◆ **THE PROBLEM**
Copy the lines without changes, beginning at the line that contains "Document page, 1275x1650 pixels." and stopping after the line that contains "text if (true)".

====== DATASET RECORDS

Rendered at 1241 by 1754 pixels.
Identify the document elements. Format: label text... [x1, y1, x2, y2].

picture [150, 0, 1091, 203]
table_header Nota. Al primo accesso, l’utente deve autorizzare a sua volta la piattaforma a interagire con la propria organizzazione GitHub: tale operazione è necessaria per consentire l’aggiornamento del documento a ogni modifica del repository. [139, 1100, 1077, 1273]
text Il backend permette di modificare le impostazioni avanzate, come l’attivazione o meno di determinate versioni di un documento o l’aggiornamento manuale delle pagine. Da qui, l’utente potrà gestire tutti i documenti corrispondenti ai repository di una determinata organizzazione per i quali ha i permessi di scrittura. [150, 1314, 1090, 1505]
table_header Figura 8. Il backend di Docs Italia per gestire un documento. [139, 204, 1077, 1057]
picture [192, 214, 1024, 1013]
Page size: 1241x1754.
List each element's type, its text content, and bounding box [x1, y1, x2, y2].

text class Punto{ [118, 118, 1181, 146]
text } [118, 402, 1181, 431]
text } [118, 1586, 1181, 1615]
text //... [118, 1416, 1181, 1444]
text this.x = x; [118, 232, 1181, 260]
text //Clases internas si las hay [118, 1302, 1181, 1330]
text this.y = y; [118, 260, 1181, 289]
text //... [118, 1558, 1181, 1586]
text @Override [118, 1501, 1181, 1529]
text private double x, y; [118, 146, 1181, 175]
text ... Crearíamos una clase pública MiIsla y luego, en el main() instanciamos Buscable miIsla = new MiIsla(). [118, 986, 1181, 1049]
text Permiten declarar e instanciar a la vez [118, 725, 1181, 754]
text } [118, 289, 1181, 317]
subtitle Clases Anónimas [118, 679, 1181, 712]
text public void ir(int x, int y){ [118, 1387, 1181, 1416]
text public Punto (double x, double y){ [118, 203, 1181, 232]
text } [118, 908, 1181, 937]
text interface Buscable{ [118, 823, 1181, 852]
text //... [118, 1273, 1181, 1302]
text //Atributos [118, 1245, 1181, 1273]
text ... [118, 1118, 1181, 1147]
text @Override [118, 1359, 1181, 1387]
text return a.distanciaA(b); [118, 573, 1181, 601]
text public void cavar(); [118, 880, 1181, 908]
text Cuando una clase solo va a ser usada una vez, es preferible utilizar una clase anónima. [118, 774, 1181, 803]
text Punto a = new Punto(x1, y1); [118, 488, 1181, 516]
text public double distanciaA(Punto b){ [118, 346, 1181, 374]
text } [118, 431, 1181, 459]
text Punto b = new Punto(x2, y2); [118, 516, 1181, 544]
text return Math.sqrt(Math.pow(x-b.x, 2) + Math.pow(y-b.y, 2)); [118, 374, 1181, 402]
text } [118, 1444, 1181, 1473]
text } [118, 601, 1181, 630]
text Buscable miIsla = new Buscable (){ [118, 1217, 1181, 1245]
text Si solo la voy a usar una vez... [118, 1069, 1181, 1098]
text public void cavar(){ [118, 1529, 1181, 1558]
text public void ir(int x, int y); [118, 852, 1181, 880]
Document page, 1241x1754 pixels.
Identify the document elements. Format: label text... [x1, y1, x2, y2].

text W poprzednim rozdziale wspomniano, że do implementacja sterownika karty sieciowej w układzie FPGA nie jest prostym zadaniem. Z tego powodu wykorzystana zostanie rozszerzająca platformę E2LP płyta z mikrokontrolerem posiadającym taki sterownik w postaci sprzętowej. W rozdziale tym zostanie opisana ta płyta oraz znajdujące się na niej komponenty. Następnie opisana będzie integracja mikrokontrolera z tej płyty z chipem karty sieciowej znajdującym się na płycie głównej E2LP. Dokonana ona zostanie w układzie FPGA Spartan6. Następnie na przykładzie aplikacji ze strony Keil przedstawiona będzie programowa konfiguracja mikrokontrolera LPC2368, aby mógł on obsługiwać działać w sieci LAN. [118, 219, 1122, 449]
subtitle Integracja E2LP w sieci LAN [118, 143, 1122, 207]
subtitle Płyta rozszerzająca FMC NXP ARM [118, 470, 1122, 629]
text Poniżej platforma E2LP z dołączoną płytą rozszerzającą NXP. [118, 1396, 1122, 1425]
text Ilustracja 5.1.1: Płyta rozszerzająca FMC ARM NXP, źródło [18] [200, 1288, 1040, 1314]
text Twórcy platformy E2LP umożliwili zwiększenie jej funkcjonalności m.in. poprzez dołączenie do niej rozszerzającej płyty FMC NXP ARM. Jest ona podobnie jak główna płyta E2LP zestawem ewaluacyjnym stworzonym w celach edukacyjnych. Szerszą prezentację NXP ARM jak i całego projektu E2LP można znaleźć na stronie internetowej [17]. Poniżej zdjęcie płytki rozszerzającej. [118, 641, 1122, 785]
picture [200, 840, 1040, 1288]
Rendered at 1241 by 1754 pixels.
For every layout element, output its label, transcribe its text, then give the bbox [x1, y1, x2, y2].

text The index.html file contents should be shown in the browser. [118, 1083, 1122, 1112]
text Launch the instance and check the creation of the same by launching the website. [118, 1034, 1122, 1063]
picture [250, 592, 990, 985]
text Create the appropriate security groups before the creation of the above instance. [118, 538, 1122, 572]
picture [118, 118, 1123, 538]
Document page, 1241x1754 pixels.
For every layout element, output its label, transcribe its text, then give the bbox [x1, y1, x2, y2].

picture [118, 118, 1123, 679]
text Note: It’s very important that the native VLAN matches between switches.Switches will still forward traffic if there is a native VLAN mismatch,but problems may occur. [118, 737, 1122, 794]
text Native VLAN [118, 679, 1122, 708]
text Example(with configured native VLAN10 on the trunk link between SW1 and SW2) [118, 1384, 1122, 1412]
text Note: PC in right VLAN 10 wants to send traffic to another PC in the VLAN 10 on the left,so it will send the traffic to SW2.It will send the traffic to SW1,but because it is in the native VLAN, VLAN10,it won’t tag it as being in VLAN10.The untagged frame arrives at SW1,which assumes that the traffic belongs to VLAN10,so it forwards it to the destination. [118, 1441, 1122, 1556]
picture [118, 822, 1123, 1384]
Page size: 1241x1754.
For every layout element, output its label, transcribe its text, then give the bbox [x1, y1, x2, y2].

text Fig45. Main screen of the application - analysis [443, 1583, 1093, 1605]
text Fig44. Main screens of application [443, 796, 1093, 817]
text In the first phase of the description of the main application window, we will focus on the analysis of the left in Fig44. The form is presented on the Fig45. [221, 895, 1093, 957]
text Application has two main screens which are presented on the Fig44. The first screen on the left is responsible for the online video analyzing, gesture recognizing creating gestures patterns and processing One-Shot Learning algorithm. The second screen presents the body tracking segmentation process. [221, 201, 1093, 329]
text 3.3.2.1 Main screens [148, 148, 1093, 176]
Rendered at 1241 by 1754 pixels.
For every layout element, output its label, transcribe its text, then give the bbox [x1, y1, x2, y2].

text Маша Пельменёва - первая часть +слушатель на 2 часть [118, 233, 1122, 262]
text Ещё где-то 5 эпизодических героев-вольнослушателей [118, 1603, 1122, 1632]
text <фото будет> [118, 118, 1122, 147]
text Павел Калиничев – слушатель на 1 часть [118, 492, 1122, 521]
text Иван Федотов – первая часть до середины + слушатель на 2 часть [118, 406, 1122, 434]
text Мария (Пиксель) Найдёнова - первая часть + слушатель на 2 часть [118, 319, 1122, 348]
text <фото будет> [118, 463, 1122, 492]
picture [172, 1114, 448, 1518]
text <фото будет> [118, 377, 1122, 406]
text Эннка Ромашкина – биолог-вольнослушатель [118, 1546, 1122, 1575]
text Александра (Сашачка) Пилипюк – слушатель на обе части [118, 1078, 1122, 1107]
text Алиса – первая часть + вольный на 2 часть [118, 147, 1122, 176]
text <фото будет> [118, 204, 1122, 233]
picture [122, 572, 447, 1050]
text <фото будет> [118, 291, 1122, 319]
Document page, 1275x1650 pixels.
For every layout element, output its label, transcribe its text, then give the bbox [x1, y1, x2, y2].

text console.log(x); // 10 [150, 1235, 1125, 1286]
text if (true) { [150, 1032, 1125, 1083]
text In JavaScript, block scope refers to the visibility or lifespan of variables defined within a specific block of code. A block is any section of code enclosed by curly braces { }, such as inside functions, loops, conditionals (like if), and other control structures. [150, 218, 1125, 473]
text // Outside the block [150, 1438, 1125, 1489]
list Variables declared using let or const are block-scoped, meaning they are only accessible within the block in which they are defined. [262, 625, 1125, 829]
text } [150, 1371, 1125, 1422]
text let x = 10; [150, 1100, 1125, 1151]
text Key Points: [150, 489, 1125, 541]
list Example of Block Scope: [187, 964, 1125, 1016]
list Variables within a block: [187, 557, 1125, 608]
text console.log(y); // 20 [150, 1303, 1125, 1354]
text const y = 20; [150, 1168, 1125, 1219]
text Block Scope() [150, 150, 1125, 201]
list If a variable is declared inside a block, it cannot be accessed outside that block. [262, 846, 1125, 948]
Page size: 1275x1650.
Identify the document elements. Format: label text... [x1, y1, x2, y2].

============

◆ **SOLUTION**
Document page, 1275x1650 pixels.
For every layout element, output its label, transcribe its text, then give the bbox [x1, y1, x2, y2].

text console.log(x); // 10 [150, 1235, 1125, 1286]
text if (true) { [150, 1032, 1125, 1083]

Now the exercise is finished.